# Exercise brief
Each record should be retyped word for word.

# Information supplied
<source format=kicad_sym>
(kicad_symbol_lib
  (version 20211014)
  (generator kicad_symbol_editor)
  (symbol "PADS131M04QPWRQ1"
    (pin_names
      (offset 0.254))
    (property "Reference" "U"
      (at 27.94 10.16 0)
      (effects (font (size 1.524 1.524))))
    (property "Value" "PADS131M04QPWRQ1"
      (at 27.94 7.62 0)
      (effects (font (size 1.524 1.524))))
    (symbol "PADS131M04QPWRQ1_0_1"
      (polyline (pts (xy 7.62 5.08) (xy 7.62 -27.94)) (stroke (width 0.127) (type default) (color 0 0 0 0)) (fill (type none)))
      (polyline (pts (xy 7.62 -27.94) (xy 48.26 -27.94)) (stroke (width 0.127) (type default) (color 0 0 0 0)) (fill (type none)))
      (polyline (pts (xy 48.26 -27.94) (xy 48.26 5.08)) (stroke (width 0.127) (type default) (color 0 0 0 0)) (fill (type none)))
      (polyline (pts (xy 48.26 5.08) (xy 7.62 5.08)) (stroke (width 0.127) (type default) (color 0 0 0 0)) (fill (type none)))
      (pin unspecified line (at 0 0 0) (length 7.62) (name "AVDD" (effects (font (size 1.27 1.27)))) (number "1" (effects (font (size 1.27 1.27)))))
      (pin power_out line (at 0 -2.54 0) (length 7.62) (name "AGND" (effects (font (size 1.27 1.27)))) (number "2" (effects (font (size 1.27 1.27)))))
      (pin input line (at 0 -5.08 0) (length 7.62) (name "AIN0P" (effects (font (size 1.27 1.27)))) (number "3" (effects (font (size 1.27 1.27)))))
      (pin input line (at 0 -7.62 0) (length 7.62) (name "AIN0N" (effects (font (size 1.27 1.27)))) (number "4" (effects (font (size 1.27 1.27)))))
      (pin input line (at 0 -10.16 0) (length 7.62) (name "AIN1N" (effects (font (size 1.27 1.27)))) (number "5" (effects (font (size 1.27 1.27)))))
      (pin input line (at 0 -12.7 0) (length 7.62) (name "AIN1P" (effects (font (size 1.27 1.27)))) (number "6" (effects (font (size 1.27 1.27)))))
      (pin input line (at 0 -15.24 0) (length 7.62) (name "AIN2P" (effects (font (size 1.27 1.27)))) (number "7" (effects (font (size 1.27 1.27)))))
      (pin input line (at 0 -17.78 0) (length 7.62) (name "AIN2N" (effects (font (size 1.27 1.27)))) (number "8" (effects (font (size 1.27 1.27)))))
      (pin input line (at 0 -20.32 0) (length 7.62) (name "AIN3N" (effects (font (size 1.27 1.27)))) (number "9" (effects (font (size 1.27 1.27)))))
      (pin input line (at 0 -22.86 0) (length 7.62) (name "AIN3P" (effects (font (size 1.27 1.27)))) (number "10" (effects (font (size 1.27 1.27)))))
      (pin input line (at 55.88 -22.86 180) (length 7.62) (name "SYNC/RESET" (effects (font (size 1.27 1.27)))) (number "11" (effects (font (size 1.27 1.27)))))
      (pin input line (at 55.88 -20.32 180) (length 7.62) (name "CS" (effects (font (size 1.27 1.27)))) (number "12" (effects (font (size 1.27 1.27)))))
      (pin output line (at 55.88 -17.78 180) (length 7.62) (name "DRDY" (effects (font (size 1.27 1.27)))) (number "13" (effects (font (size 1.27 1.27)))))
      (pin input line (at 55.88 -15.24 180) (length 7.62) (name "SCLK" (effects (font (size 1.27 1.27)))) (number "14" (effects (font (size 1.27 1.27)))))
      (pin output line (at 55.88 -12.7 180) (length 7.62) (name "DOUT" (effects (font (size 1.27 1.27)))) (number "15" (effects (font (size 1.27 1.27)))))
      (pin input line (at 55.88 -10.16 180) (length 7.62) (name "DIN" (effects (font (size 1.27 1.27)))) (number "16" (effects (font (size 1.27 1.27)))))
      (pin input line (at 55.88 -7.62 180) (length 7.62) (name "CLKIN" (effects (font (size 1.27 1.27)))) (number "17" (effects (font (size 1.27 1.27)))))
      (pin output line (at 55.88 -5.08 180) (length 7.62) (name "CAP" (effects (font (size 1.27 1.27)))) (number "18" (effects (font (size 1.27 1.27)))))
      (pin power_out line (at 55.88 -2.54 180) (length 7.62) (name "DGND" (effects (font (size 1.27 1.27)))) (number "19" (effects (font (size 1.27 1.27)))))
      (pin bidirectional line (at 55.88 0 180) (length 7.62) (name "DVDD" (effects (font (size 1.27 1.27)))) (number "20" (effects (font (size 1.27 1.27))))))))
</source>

# Output
<source format=kicad_sym>
(kicad_symbol_lib
  (version 20211014)
  (generator kicad_symbol_editor)
  (symbol "PADS131M04QPWRQ1"
    (pin_names
      (offset 0.254))
    (property "Reference" "U"
      (at 27.94 10.16 0)
      (effects (font (size 1.524 1.524))))
    (property "Value" "PADS131M04QPWRQ1"
      (at 27.94 7.62 0)
      (effects (font (size 1.524 1.524))))
    (symbol "PADS131M04QPWRQ1_0_1"
      (polyline (pts (xy 7.62 5.08) (xy 7.62 -27.94)) (stroke (width 0.127) (type default) (color 0 0 0 0)) (fill (type none)))
      (polyline (pts (xy 7.62 -27.94) (xy 48.26 -27.94)) (stroke (width 0.127) (type default) (color 0 0 0 0)) (fill (type none)))
      (polyline (pts (xy 48.26 -27.94) (xy 48.26 5.08)) (stroke (width 0.127) (type default) (color 0 0 0 0)) (fill (type none)))
      (polyline (pts (xy 48.26 5.08) (xy 7.62 5.08)) (stroke (width 0.127) (type default) (color 0 0 0 0)) (fill (type none)))
      (pin unspecified line (at 0 0 0) (length 7.62) (name "AVDD" (effects (font (size 1.27 1.27)))) (number "1" (effects (font (size 1.27 1.27)))))
      (pin power_out line (at 0 -2.54 0) (length 7.62) (name "AGND" (effects (font (size 1.27 1.27)))) (number "2" (effects (font (size 1.27 1.27)))))
      (pin input line (at 0 -5.08 0) (length 7.62) (name "AIN0P" (effects (font (size 1.27 1.27)))) (number "3" (effects (font (size 1.27 1.27)))))
      (pin input line (at 0 -7.62 0) (length 7.62) (name "AIN0N" (effects (font (size 1.27 1.27)))) (number "4" (effects (font (size 1.27 1.27)))))
      (pin input line (at 0 -10.16 0) (length 7.62) (name "AIN1N" (effects (font (size 1.27 1.27)))) (number "5" (effects (font (size 1.27 1.27)))))
      (pin input line (at 0 -12.7 0) (length 7.62) (name "AIN1P" (effects (font (size 1.27 1.27)))) (number "6" (effects (font (size 1.27 1.27)))))
      (pin input line (at 0 -15.24 0) (length 7.62) (name "AIN2P" (effects (font (size 1.27 1.27)))) (number "7" (effects (font (size 1.27 1.27)))))
      (pin input line (at 0 -17.78 0) (length 7.62) (name "AIN2N" (effects (font (size 1.27 1.27)))) (number "8" (effects (font (size 1.27 1.27)))))
      (pin input line (at 0 -20.32 0) (length 7.62) (name "AIN3N" (effects (font (size 1.27 1.27)))) (number "9" (effects (font (size 1.27 1.27)))))
      (pin input line (at 0 -22.86 0) (length 7.62) (name "AIN3P" (effects (font (size 1.27 1.27)))) (number "10" (effects (font (size 1.27 1.27)))))
      (pin input line (at 55.88 -22.86 180) (length 7.62) (name "SYNC/RESET" (effects (font (size 1.27 1.27)))) (number "11" (effects (font (size 1.27 1.27)))))
      (pin input line (at 55.88 -20.32 180) (length 7.62) (name "CS" (effects (font (size 1.27 1.27)))) (number "12" (effects (font (size 1.27 1.27)))))
      (pin output line (at 55.88 -17.78 180) (length 7.62) (name "DRDY" (effects (font (size 1.27 1.27)))) (number "13" (effects (font (size 1.27 1.27)))))
      (pin input line (at 55.88 -15.24 180) (length 7.62) (name "SCLK" (effects (font (size 1.27 1.27)))) (number "14" (effects (font (size 1.27 1.27)))))
      (pin output line (at 55.88 -12.7 180) (length 7.62) (name "DOUT" (effects (font (size 1.27 1.27)))) (number "15" (effects (font (size 1.27 1.27)))))
      (pin input line (at 55.88 -10.16 180) (length 7.62) (name "DIN" (effects (font (size 1.27 1.27)))) (number "16" (effects (font (size 1.27 1.27)))))
      (pin input line (at 55.88 -7.62 180) (length 7.62) (name "CLKIN" (effects (font (size 1.27 1.27)))) (number "17" (effects (font (size 1.27 1.27)))))
      (pin output line (at 55.88 -5.08 180) (length 7.62) (name "CAP" (effects (font (size 1.27 1.27)))) (number "18" (effects (font (size 1.27 1.27)))))
      (pin power_out line (at 55.88 -2.54 180) (length 7.62) (name "DGND" (effects (font (size 1.27 1.27)))) (number "19" (effects (font (size 1.27 1.27)))))
      (pin bidirectional line (at 55.88 0 180) (length 7.62) (name "DVDD" (effects (font (size 1.27 1.27)))) (number "20" (effects (font (size 1.27 1.27))))))))
</source>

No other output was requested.